The thaw includes the arts as well.
The new constitution pledges fewer ideological restrictions on the arts and literature, which most Chinese will clearly welcome. When copies of a Chinese translation of Hamlet appeared in a shop on Peking's Wang Fu Ching Street recently, they attracted a queue of buyers that stretched 100 yds. Official journals have railed against "stereotyped writing" and "wornout themes," authorities are again permitting the old customs of ballad singing and storytelling, and movies like the anti-Japanese war film On the Sungari River, banned since the mid-1960s, can again be seen. In general, the Chinese press has gone to great lengths to portray the entire 17-year period before the Cultural Revolution as a kind of halcyon era, when life was normal and the old veteran bureaucrats were in charge.
Even so, official court notices posted last week proclaimed the execution of "counterrevolutionary elements" in Hangchow, and the campaign continues against associates of the Gang of Four. Nor has there been any softening of the regime's insistence that the U.S. abandon Taiwan (the issue is low on the Carter Administration's agenda while Congress considers the Panama Canal treaties and prepares for SALT). But U.S. diplomats took it as no more than a standard repetition of China's policy when Chairman Hua last week told the congress that the army "must make all the preparations necessary for the liberation of Taiwan."

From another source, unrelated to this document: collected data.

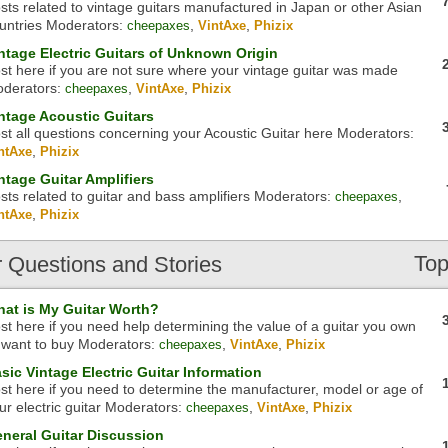
sts related to vintage guitars manufactured in Japan or other Asian
untries
Moderators:
,
,
cheepaxes
VintAxe
Phizix
ntage Electric Guitars of Unknown Origin
st here if you are not sure where your vintage guitar was made
derators:
,
,
cheepaxes
VintAxe
Phizix
ntage Acoustic Guitars
st all questions concerning your Acoustic Guitar here
Moderators:
,
ntAxe
Phizix
ntage Guitar Amplifiers
sts related to guitar and bass amplifiers
Moderators:
,
cheepaxes
,
ntAxe
Phizix
Top
r
Questions and Stories
at is My Guitar Worth?
st here if you need help determining the value of a guitar you own
 want to buy
Moderators:
,
,
cheepaxes
VintAxe
Phizix
sic Vintage Electric Guitar Information
st here if you need to determine the manufacturer, model or age of
ur electric guitar
Moderators:
,
,
cheepaxes
VintAxe
Phizix
neral Guitar Discussion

Political rivalries may well remain at the top of the hierarchy. Many officials rocketed to prominence during the Cultural Revolution (among them: Secret Police Chief Wang Tung-hsing, Peking Mayor Wu Teh and even Chairman Hua), while others (like Teng Hsiao-p'ing) were purged. In the long run, and despite the talk in Peking of a "united front," there remains a possibility that a new power struggle will erupt between Hua's supporters and Teng's veteran technocrats.